Cumulative production impacted by different fracture symmetry

Figure 19 shows that the cumulative production of Plan D is the highest among the four plans, which means that interlaced fracture morphology has an advantage over the other designs. Theoretically, we should try our best to make hydraulic fractures interlaced along two sides of the horizontal wellbore to obtain more shale gas production.

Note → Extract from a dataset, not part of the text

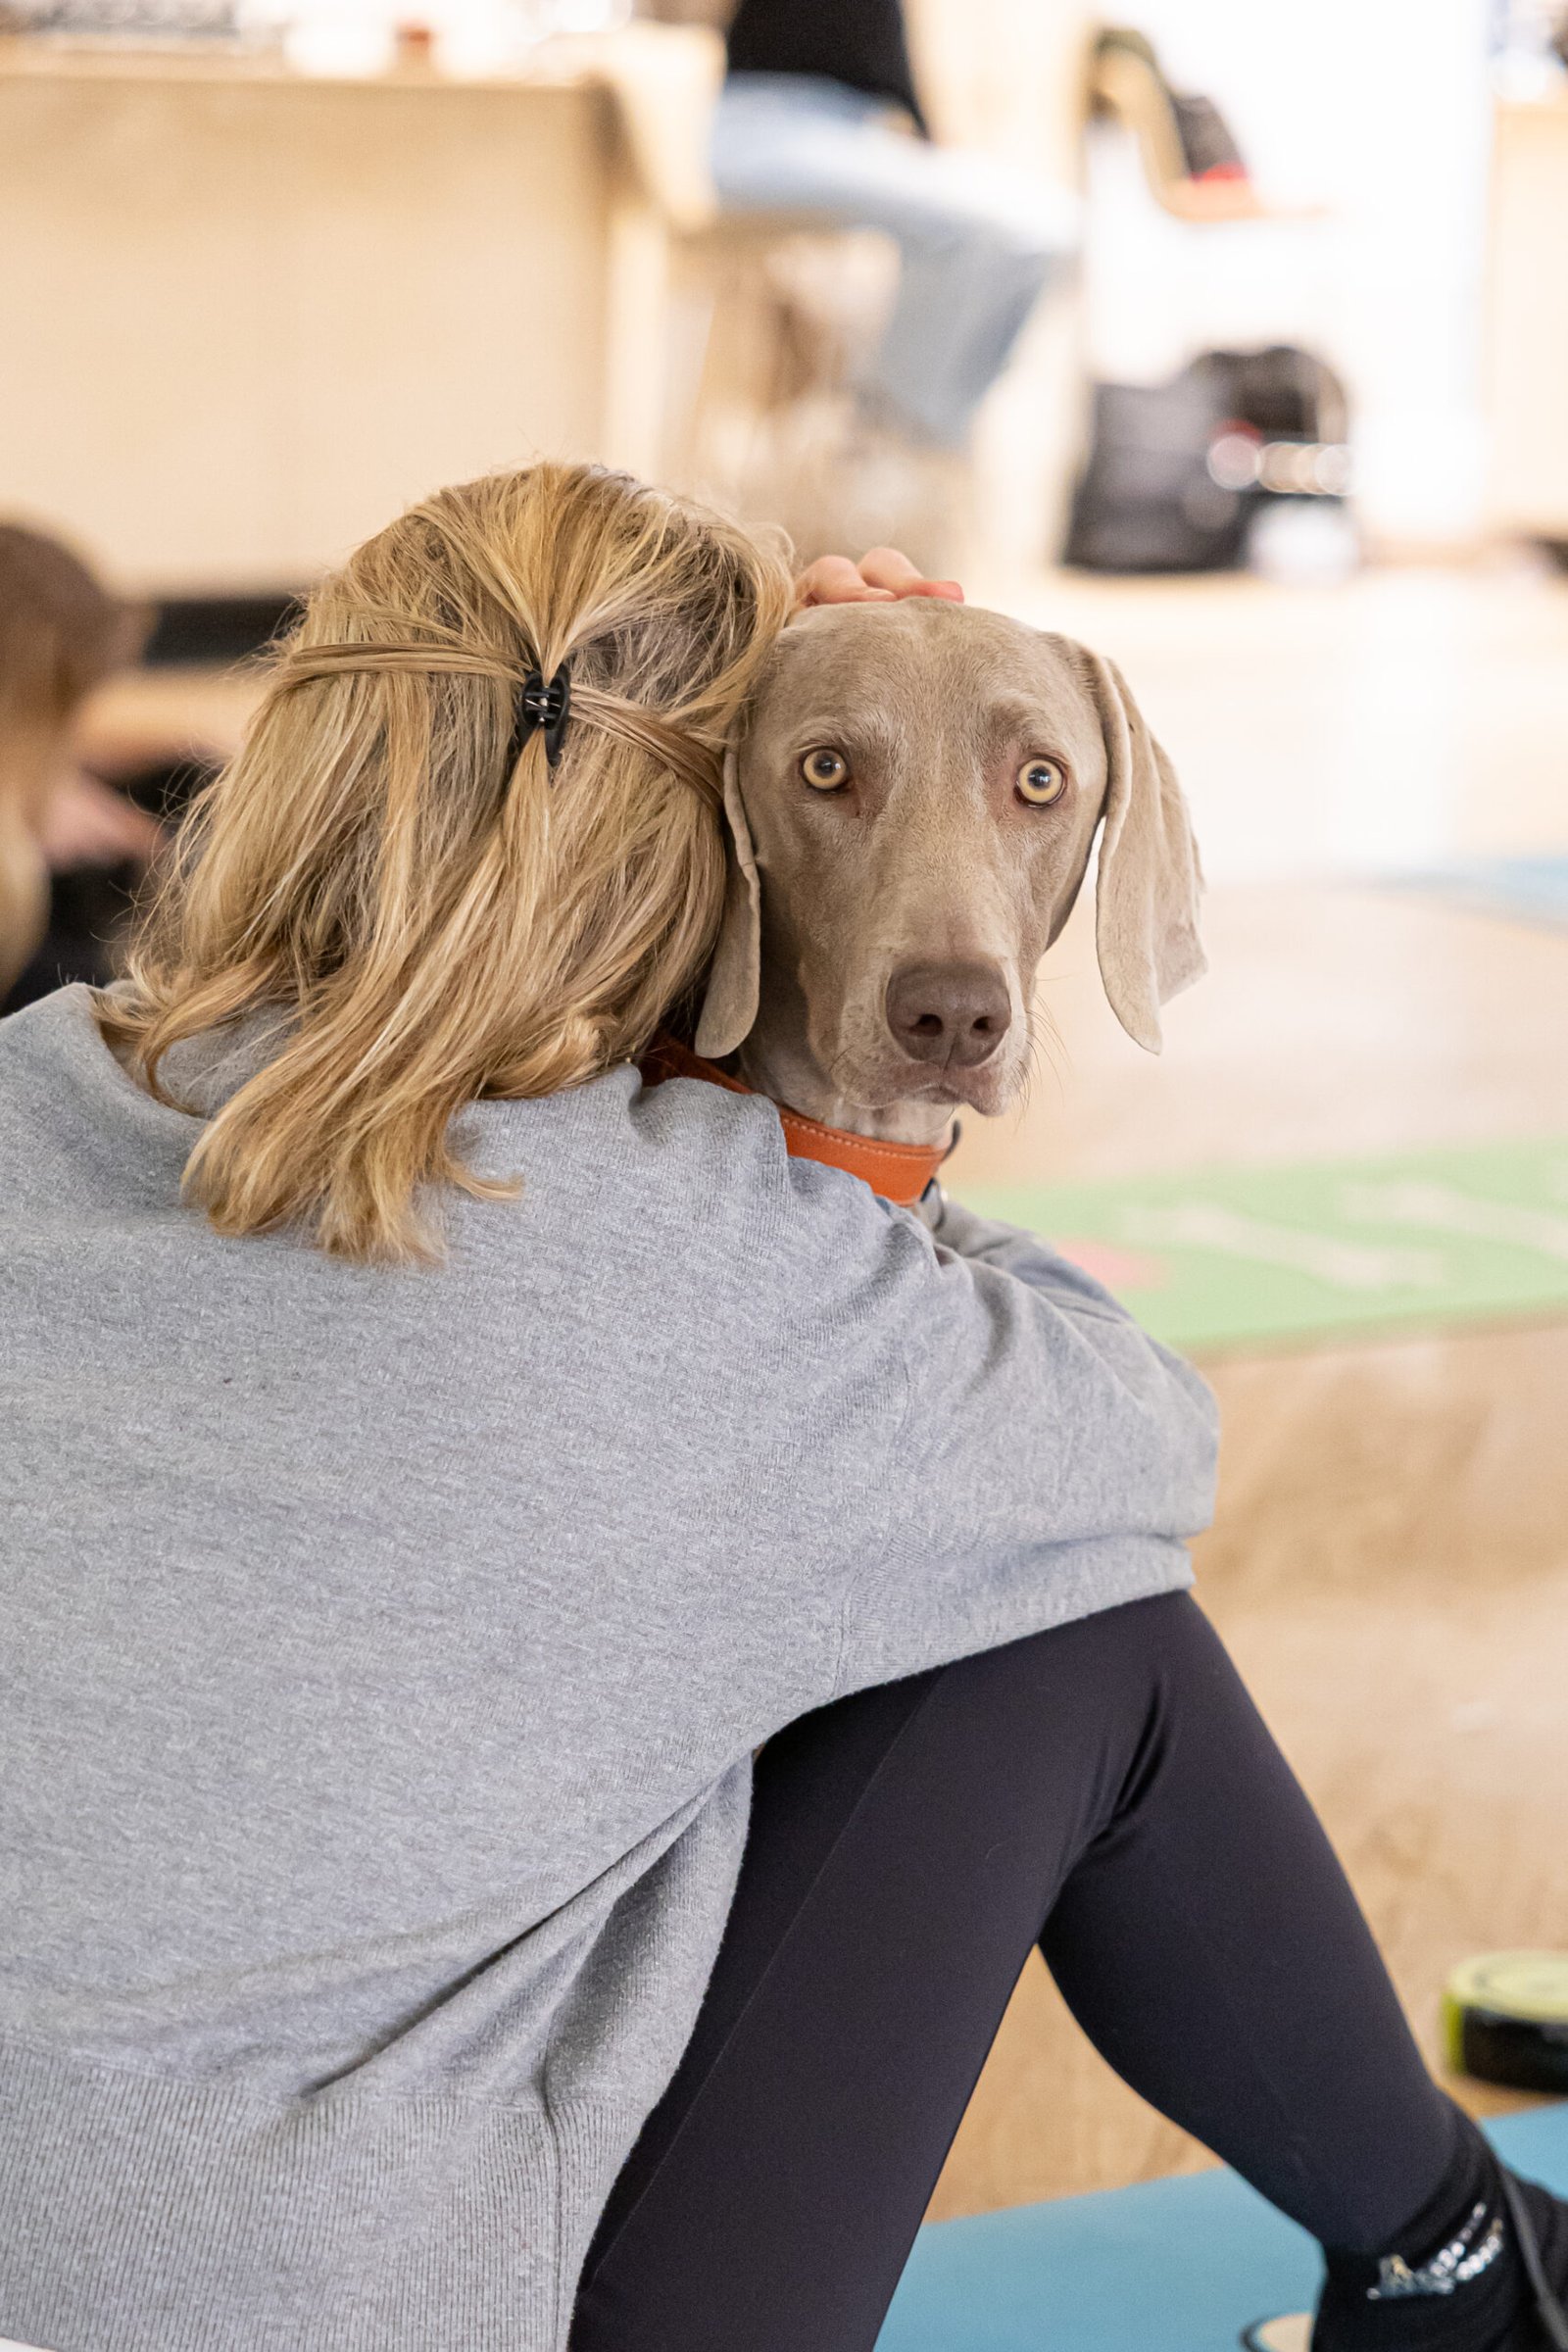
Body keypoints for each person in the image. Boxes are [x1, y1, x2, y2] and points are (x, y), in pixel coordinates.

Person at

It is necessary to notice that the assumptions aiming at easier analytical solution for the analytical model are the limitations of this method inevitably, which means these hypotheses are absolutely never existing and valid in practical conditions.

Conclusions

On the basis of corrected Warren and Root model, we have established a mathematical analytical model of multiple-staged fractured horizontal well in shale gas reservoir by physical description and mathematical expression, where the multi-scale seepage mechanism and the complicated morphology of hydraulic fractures were considered. Then reservoir was simplified into a radial composite Warren and Root model characterized by two different permeability of micro-fracture system, and the fractures have sealed outer boundary and limited conductivity in this model. We solved the model through modern well test method and mathematical physical method analytically. And in a certain extent, the results can play a guiding role in fracturing effect evaluation, fracturing operation design and proposal of post-fracturing production plan. After sequential researches, some conclusions are obtained.

  1. 1.

    1. A novel model of shale gas production forecast in multiple fractured horizontal well has been established in this paper, where desorption, Knudsen diffusion and slippage flow, stress sensitivity of micro-fractures, and high-velocity non-Darcy flow within the main hydraulic fractures were taken into account based on the corrected Warren and Root model.

  2. 2.

    We applied well test analysis method to solve the mathematical model, and with the help of corrected Bessel function, the solution in Laplace space was obtained; then we acquired the analytical solution of the model with the assistance of numerical inversion.

  3. 3.

    The simulation program was compiled under the conception of Gauss elimination by visual basic program software, then adaptability and accuracy of the novel model is validated with the help of a real-case well WH-1 from Changning–Weiyuan shale gas reservoir.

  4. 4.

    By adopting the analytical method, the influence of desorption, Knudsen diffusion and slippage flow, stress sensitivity and high-velocity non-Darcy flow within the hydraulic fractures on production have been analyzed. The fracture morphology have been optimized through the simulation results, which can play a guiding role in fracturing design.

  5. 5.

    In terms of the optimization of fracture morphology, cumulative production of multistage fractured horizontal well tends to be higher under three following conditions: longer outer fractures and shorter inner fractures; greater outer fractures intervals and smaller inner fractures intervals; interlaced fractures along the two sides of wellbore.

The innovation point of this mathematical model lies in its capability to calculate the post-fracturing production of more actual situation, such as fractures at arbitrary angles and asymmetric hydraulic fractures. The good accordance between calculation result and practical data verifies the accuracy and the applicability of this model. This paper is anticipated to play a guiding role in establishing the production forecast model of shale gas, and at some extent provides a reference for fracturing operation design and fractured production prediction in gas reservoirs, which are similar to shale gas reservoir such as tight gas reservoir and so on.